RSS and CRM - a little history

Wow, just over a week since MS-CRM hit the big time and showed up on stage during a PDC keynote. That’s pretty cool. So, how did it get there? Well, the product is really cool and might have made it up there on its own merit. But then again, this is a PDC, not TechEd (and some of us are still laughing about ANY business application on stage).

It got up there because we had a lot of spirited discussion in the weeks and months leading up to PDC and the Business Summit about what would change in the world if we could democratize data. That is, could we do something that would unlock a company’s business data in a controlled way that could also make the entire supply chain work better.

What initially came out of those discussions was that CRM had a pile of cool technologies available that at least enable us to start exposing the data. Everything is exposed using web services (and yes, the V3 web services address all of the V1.x problems), it’s secure, and we’ve got a reasonably decent query definition and execution environment (CRMQuery and <fetch>).

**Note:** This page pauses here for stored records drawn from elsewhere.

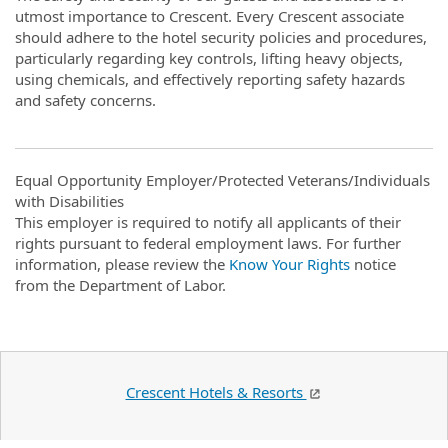
utmost importance to Crescent. Every Crescent associate
should adhere to the hotel security policies and procedures,
particularly regarding key controls, lifting heavy objects,
using chemicals, and effectively reporting safety hazards
and safety concerns.
Equal Opportunity Employer/Protected Veterans/Individuals
with Disabilities
This employer is required to notify all applicants of their
rights pursuant to federal employment laws. For further
information, please review the
Know Your Rights
notice
from the Department of Labor.
Crescent Hotels & Resorts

We needed to take the next step which was to think through scenarios where access to subscription data was useful and to think about what a subscription was (in terms of business data). What we decided to do was leverage the query definition and execution services to generate a list of “interesting data”. Since queries themselves are secured objects in CRM we were able to ride on that security model to only allow access to specific queries (both access and the ability to execute a query is constrained).

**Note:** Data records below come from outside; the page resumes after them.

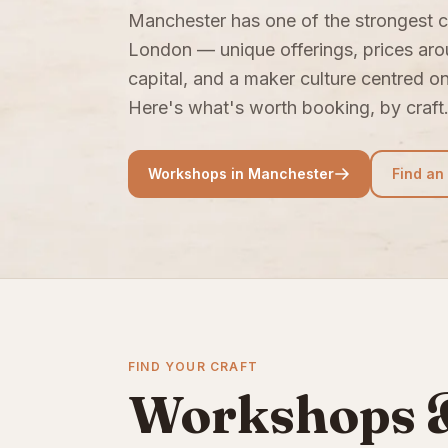
Manchester has one of the strongest c
London — unique offerings, prices ar
capital, and a maker culture centred o
Here's what's worth booking, by craft
Workshops in Manchester
Find an
FIND YOUR CRAFT
Workshops &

Once we had that the next step was to look at what we could do to expose the underlying query results. Sure, we could have just given the caller the XML. Or we could have generated HTML. Or, just slightly better, we could have provided the XML with an XSL stylesheet. All those ideas were good, but they weren’t good enough. Instead, we converted the query results into a reasonably standard, well-supported, and well-understood protocol – RSS.

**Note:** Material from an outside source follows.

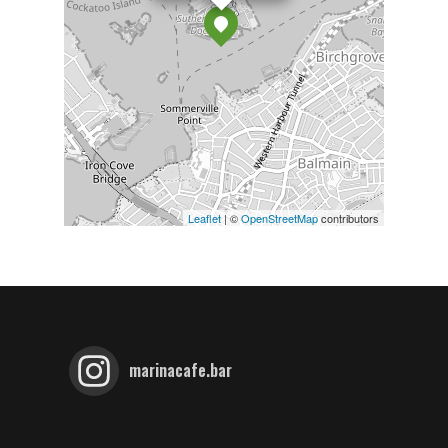
Leaflet
| ©
OpenStreetMap
contributors
marinacafe.bar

We took stock RSS, added in support for list extensions, and sprinkled in a few other goodies (watch for these in upcoming entries and in the final release) to generate a deployment-specific, partner-specific feed. Each feed honors the deployment’s configuration metadata (custom entities, entity and attribute names, display values) and the calling user’s privileges and rights.

Sorry, but I don’t really have a witty wrap-up for this. There’s a lot more to the feed generator than I’m letting on about. You’ll have to wait to see the other cool stuff we’re doing with it.